Durante o conflito, o príncipe tailandês aprendeu a pilotar outras máquinas, os aviões, e tornou-se instrutor da Força Aérea Real britânica. Quando o conflito terminou, Bira voltou a correr, mas passou a utilizar carros da Maserati, já que a indústria automobilística britânica havia sido quase completamente destruída.



Príncipe Bira na Força Aérea Real


E foi um Maserati que Bira alinhou na reta de largada de um campeonato internacional que surgia no ano de 1950: a Fórmula 1. Competindo contra os maiores pilotos do mundo, o príncipe Bira não fez feio, apesar de não estar no nível dos mais habilidosos, como Juan Manuel Fangio, Guiseppe Farina e Alberto Ascari. Foram cinco pontos conquistados nas seis corridas do campeonato (apenas os cinco primeiros pontuavam), que lhe deram a oitava posição geral. Nas três temporadas seguintes, não conquistou nenhum ponto.

1954 marcaria sua última temporada na Fórmula 1. Sua primeira participação foi na terceira etapa, o Grande Prêmio da Bélgica, em que terminou em um honroso sexto lugar. Mas seria na corrida seguinte, na França, em que o príncipe Bira faria sua melhor corrida na Fórmula 1. Mais uma vez a bordo de um Maserati (correra também por Gordini, Connaught e Lea-Francis), após largar em sexto, ele deixou para trás os pilotos da Ferrari e, na metade da corrida estava em terceiro lugar, atrás de dois dos três carros da melhor equipe daquele ano, a Mercedes. Na ponta, Juan Manuel Fangio, rumando para a conquista do segundo de seus cinco títulos mundiais. Fazendo uma ótima corrida, muito próximo às Mercedes, Bira chamava a atenção de todos, até que veio a chuva. Seu rendimento caiu e ele foi ultrapassado por Robert Manzon, piloto francês da Ferrari, a uma volta do fim, perdendo aquele que seria seu primeiro pódio na Fórmula 1. Ainda viriam dois abandonos no Reino Unido e na Alemanha e uma nona posição na Espanha. Em 1955, o príncipe Bira correria, mais uma vez, o Grande Prêmio da Bélgica, mas acabou desistindo e se aposentando do automobilismo.



Príncipe Bira guiando sua Maserati com as cores automobilísticas da Tailândia no Grande Prêmio da França de 1954.


Ainda que não figure entre os maiores pilotos da história, Birabongse escreveu um dos capítulos mais inusitados e interessantes da história do automobilismo. Centenas de pilotos guiariam carros de Fórmula 1 depois dele, mas nenhum outro príncipe. Além disso, a bandeira da Tailândia só voltaria a figurar na principal categoria do automobilismo mundial em 2019, quando Alexander Albon (nascido na Inglaterra, mas filho de mãe tailandesa, que escolheu correr sob essa nacionalidade) fez sua estreia.

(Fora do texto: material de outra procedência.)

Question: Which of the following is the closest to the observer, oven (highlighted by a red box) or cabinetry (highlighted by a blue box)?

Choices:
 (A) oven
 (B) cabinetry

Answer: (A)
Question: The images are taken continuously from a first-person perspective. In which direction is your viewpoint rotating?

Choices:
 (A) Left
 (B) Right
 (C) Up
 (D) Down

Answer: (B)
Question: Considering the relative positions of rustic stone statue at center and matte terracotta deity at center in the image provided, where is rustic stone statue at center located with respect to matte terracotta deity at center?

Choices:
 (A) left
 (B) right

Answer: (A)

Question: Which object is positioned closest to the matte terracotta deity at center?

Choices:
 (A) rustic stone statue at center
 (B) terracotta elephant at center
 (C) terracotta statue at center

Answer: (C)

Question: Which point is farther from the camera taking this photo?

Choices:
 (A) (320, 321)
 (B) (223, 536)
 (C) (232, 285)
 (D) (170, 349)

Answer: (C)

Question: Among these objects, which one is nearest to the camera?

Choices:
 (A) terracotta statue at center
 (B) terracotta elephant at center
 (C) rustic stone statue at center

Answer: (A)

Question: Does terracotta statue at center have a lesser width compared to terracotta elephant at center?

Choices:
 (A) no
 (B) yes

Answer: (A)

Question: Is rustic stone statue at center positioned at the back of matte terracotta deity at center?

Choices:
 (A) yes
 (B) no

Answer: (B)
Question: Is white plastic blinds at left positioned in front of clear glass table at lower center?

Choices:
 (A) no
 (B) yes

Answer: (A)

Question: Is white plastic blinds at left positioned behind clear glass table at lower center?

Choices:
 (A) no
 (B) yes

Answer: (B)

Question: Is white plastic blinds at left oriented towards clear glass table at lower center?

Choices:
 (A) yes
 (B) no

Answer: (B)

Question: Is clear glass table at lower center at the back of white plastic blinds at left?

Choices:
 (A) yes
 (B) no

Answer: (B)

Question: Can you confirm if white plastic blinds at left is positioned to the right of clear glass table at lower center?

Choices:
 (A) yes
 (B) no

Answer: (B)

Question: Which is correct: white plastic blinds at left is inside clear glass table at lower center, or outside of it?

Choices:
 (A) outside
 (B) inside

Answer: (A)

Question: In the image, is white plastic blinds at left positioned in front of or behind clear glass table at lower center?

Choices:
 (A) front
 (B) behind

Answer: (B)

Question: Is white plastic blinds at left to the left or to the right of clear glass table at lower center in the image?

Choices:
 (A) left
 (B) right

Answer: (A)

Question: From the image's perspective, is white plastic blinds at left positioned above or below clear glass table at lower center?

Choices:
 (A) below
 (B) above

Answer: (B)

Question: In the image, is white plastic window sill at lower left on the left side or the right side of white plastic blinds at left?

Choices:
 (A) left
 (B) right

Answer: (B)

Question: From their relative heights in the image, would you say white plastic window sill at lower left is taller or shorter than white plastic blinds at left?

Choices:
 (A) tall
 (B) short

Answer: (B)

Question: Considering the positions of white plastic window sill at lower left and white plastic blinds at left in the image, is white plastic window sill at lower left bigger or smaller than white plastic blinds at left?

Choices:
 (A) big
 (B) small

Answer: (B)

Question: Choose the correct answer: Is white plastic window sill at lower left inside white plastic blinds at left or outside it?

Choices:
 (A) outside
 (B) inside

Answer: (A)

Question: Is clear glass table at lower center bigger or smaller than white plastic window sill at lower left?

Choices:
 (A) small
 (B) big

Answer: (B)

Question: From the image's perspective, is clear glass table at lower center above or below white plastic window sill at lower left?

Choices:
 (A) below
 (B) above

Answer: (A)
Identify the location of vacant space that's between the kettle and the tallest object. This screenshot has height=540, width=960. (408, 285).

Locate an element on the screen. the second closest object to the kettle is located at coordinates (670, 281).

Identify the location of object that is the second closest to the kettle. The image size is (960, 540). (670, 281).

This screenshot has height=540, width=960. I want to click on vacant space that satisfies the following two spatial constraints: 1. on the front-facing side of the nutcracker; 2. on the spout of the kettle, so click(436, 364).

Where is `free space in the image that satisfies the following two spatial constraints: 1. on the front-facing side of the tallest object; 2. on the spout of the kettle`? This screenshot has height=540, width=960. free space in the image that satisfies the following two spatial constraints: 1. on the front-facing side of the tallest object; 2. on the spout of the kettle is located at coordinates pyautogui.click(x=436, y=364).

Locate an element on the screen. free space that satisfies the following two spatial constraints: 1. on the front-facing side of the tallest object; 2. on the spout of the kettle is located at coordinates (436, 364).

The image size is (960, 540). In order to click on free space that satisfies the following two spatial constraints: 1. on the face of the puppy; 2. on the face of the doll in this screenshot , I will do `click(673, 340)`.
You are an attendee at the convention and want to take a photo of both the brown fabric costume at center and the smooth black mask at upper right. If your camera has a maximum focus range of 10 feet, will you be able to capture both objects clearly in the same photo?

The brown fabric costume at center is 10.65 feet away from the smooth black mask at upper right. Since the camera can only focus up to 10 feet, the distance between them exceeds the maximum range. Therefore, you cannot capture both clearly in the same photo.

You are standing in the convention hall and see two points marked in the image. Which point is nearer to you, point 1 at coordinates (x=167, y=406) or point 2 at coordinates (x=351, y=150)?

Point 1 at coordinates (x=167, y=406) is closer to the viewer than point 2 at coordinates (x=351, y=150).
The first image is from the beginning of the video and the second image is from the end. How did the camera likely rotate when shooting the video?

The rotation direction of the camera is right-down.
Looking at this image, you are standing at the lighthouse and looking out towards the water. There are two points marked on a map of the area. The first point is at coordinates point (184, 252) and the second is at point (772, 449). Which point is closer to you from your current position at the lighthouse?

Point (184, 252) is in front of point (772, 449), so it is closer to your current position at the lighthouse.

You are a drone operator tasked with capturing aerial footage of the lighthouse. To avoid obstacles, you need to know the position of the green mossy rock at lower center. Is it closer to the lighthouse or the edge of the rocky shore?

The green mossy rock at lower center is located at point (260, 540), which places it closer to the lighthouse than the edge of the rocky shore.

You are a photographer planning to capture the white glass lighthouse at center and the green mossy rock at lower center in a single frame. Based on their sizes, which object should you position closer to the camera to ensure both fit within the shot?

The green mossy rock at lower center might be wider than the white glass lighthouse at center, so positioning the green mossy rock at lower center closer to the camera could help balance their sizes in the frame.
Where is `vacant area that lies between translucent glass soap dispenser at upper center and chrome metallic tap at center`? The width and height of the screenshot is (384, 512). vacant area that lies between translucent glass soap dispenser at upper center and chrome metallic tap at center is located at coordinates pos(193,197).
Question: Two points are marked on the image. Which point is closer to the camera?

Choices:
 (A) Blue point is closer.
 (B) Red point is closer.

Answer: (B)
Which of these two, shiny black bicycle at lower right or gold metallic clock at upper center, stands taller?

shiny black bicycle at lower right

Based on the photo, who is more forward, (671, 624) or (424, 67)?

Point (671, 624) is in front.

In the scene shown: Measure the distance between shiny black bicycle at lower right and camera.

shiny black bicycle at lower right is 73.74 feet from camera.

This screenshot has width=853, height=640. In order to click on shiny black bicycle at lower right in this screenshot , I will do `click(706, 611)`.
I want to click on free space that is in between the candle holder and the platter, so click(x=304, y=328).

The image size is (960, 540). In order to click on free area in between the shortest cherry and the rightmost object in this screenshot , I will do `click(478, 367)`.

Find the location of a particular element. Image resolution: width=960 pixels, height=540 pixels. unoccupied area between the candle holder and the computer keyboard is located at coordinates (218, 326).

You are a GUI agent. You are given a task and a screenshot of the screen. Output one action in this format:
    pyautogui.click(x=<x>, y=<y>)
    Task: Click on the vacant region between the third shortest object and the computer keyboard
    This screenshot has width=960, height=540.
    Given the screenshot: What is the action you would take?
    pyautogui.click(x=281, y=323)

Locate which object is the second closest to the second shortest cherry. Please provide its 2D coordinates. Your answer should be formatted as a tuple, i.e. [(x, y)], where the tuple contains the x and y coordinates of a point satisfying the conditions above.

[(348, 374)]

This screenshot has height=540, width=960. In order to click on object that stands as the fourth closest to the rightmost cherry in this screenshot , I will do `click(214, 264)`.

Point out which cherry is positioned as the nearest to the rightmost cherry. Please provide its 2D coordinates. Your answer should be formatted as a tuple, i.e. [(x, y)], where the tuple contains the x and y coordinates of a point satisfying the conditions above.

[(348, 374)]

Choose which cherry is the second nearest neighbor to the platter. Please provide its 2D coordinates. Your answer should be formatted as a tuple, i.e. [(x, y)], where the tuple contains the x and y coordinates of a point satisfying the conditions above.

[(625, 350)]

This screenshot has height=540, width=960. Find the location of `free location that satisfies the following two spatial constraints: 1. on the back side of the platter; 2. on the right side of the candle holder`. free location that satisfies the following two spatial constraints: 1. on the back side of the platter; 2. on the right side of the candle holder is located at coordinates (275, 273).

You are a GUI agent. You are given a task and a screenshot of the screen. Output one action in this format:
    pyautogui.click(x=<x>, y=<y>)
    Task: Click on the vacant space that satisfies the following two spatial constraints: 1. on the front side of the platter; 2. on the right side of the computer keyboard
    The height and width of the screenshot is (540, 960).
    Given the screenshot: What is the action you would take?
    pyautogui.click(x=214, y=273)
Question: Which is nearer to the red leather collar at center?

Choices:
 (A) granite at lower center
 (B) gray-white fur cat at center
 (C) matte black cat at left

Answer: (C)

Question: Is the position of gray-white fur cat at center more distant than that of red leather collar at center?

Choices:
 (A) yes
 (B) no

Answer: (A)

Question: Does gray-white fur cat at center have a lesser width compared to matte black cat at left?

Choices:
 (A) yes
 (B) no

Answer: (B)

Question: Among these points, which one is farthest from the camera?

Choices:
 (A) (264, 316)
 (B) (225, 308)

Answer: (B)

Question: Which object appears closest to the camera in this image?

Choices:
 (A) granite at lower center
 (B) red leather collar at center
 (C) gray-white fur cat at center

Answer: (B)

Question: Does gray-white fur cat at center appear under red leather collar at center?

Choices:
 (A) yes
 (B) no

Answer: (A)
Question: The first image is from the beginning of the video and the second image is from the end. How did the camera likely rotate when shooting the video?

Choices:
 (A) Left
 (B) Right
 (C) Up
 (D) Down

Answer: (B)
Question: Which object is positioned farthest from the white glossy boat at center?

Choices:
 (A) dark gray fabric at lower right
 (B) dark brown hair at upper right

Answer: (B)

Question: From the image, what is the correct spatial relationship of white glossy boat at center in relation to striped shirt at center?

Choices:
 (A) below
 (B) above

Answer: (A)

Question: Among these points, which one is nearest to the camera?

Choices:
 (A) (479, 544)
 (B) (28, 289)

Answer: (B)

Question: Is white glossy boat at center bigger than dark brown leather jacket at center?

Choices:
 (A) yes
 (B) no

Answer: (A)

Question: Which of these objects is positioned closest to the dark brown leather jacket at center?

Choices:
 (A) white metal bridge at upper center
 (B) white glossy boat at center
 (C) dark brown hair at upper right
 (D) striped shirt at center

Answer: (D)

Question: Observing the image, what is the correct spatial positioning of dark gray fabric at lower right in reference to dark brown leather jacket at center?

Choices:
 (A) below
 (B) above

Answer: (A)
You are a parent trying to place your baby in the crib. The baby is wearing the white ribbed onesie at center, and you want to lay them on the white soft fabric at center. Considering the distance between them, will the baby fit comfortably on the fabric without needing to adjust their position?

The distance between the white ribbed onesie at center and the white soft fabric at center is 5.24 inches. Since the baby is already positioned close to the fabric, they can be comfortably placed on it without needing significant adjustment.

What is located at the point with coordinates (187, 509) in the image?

Depois de deixar o automobilismo, Bira virou velejador e participou de quatro Olimpíadas: Melbourne, 1956; Roma, 1960; Tóquio, 1964 e; Munique, 1972. Faleceu em 1985, vítima de um ataque cardíaco fulminante, dentro de uma estação de metrô, em Londres. Sozinho e sem documentos, sua identidade só foi descoberta após a tradução de uma carta, escrita em tailandês, que estava em seu bolso, endereçada a Birabongse Bhanudej Banhbandh, o príncipe Bira.